▸ Page extract
AUTOLOGOUS CHONDROCYTE TRANSPLANTATION

Melanie McNeal, PT, CSCS, CFT

DAVID LINTNER, MD

Articular cartilage (AC) provides a resilient surface for friction free movement of joints. It must bear loads of more than 5 times body weight during normal activities. With a compressive load, the cartilage deforms to increase contact area and spread the load over a greater area of the joint.

AC is composed of an extracellular matrix of mainly type II hyaline collagen and proteoglycan aggregate produced by a small population of chondrocytes. The chondrocytes are responsible for the synthesis, maintenance, degradation, and repair of articular cartilage. The arrangement of type II collagen fibrils gives AC its stiffness and strength whereas the proteoglycan acts to increase shock absorption and resist deformation. Articular cartilage has a maximum thickness of 3-4 mm because it depends on diffusion of nutrients from the synovial fluid for nutrition.

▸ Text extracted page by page

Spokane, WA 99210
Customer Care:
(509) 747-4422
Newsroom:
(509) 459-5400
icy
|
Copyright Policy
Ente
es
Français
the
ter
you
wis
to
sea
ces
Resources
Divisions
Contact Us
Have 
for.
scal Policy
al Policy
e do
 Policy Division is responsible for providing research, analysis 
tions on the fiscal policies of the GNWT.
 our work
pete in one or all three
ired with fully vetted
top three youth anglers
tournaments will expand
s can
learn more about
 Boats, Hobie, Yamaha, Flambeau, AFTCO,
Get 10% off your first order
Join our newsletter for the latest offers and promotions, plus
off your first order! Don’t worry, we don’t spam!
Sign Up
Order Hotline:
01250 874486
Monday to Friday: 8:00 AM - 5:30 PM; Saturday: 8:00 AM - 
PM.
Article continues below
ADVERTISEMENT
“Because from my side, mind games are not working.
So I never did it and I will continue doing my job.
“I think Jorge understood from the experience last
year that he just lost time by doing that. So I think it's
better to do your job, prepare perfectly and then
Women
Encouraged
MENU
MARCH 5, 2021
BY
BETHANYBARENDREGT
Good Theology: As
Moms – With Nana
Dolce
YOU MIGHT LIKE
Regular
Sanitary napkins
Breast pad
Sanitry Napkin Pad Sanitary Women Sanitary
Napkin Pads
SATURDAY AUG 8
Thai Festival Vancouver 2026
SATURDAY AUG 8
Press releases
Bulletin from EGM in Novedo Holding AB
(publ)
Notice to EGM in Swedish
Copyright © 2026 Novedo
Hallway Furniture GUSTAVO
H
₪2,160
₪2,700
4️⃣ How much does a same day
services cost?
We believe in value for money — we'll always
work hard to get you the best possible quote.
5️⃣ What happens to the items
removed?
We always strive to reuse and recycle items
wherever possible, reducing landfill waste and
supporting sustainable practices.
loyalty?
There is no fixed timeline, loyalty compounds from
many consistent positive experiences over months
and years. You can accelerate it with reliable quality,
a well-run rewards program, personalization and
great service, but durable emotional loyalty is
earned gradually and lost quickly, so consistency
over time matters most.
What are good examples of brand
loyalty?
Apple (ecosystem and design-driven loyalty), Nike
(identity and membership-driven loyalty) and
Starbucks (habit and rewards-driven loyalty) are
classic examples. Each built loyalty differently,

* * *

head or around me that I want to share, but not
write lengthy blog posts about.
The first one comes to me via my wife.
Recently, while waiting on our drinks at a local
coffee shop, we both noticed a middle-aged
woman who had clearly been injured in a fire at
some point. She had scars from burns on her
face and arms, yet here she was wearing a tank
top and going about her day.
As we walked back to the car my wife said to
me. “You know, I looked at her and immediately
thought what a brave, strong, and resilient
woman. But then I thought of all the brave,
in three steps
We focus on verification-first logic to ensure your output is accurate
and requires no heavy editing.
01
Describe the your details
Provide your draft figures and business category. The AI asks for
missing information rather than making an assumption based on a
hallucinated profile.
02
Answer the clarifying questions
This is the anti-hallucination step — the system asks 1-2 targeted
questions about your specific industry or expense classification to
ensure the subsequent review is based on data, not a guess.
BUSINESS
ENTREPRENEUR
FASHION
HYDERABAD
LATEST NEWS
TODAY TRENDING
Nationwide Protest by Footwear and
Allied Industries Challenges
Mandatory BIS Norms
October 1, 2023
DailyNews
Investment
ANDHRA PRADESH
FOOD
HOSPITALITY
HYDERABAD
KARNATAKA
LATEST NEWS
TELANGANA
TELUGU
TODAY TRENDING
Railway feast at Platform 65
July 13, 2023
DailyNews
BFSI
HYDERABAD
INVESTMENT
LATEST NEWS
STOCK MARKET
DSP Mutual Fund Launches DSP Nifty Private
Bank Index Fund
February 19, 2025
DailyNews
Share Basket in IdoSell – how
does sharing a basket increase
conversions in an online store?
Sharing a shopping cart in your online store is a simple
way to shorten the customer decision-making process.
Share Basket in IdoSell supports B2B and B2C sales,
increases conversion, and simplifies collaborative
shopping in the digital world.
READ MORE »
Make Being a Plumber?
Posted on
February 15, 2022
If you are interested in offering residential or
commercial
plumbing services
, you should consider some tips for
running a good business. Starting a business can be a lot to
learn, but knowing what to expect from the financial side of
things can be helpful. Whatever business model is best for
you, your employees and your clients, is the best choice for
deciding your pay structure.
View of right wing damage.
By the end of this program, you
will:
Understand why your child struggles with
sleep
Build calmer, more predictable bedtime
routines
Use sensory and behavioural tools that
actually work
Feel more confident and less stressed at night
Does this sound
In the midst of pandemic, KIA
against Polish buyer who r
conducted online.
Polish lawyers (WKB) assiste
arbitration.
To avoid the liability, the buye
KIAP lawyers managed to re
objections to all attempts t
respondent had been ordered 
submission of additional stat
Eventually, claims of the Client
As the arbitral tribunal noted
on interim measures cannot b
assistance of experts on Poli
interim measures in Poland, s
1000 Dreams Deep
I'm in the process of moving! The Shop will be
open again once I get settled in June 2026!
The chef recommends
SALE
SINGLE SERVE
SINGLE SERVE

▸ Exercise tasks
A. List the activities that the page on autologous chondrocyte transplantation says the chondrocytes are responsible for.
B. From the page on autologous chondrocyte transplantation, output the passage starting with "AUTOLOGOUS CHONDROCYTE TRANSPLANTATION" and going on through "of the joint.".
These records were drawn from a source other than the text.

▸ Exercise solutions
A. Synthesis, maintenance, degradation and repair of articular cartilage.

B.
AUTOLOGOUS CHONDROCYTE TRANSPLANTATION

Melanie McNeal, PT, CSCS, CFT

DAVID LINTNER, MD

Articular cartilage (AC) provides a resilient surface for friction free movement of joints. It must bear loads of more than 5 times body weight during normal activities. With a compressive load, the cartilage deforms to increase contact area and spread the load over a greater area of the joint.